Mais qu’est-ce qu’un Préfet ? A quoi sert-il et quel est la différence entre lui et le gouverneur ?
Xavier Lefort : Avant de parler de la différence entre le Préfet et le Gouverneur qui n’existe plus à ce jour, il est important de revenir sur la fonction de Préfet de Département. Le Préfet dans un département ou dans une région est celui qui représente le Gouvernement, donc l’ensemble des ministres et le Premier ministre dans la région où il a été nommé. Il dirige l’administration de l’Etat dans une région ou dans un département. Alors, je sais que c’est très vaste. Depuis 1800 date où Napoléon Bonaparte a créé ce titre, sa fonction première du préfet c’est d’administrer l’ensemble des services dans un département qui ce qui permet de toucher à différents sujets comme s’intéresser aux questions d’urbanisme, de sécurité, des sujets agricoles, environnementaux, d’aménagement du territoire, de cohésion du territoire et de sécurité publique.

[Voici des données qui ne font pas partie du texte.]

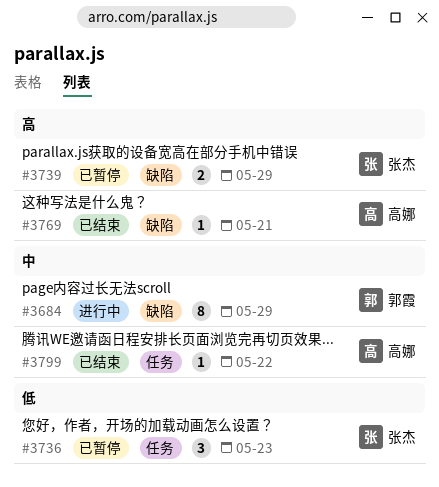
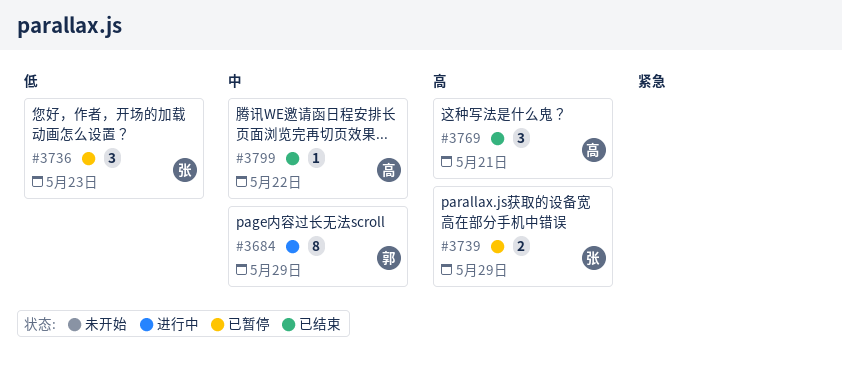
#3769, estimate: 1 -> 3

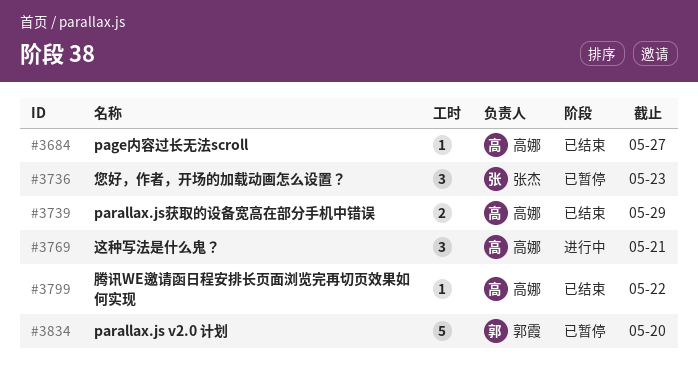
#3684, status: 进行中 -> 已结束
#3684, owner: 郭霞 -> 高娜
#3684, estimate: 8 -> 1
#3684, due: May 29 -> May 27
#3739, status: 已暂停 -> 已结束
#3739, owner: 张杰 -> 高娜
#3769, status: 已结束 -> 进行中
#3834: none -> present

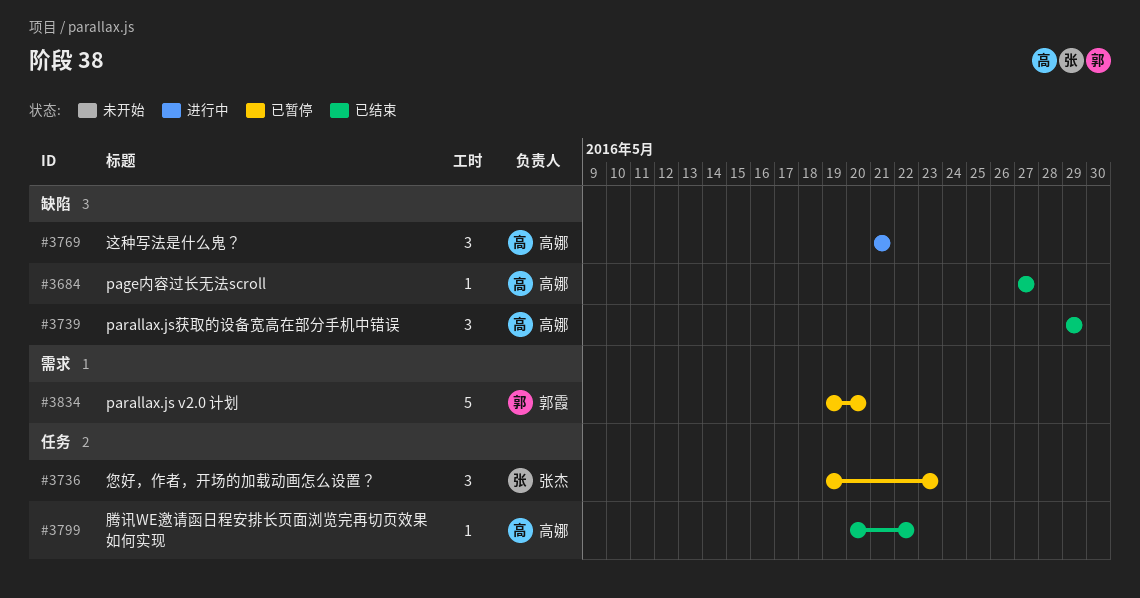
#3739, estimate: 2 -> 3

D’ailleurs, la mission la plus importante est la sécurité de ses concitoyens. Il a autorité vis-à-vis des services de sécurité donc il a autorité vis-à-vis des services de sécurité que sont la police la gendarmerie mais aussi les sapeurs-pompiers et puis en cas de crise, il a une fonction de Directeur des opérations c’est-à-dire que c’est le préfet qui coordonne c’est-à-dire que c’est le préfet qui coordonne l’ensemble des moyens publics lorsqu’on est en situation de crise sociale il doit maintenir l’ordre public ou encore encore en cas de crise climatique, il réunit l’ensemble des services et coordonne l’ensemble des moyens de secours et d’intervention comme ce fut le cas lors des cyclones Fiona, Maria, Tami ou Philippe ou les dépressions tropicales que j’ai connu depuis ma prise de fonction. A ce moment, le Préfet est à la tête du centre opérationnel départemental du COD où il coordonne l’action de tous les services de l’Etat y compris les services des collectivités y compris les services publics comme EDF, ORANGE pour assurer la continuité de l’action.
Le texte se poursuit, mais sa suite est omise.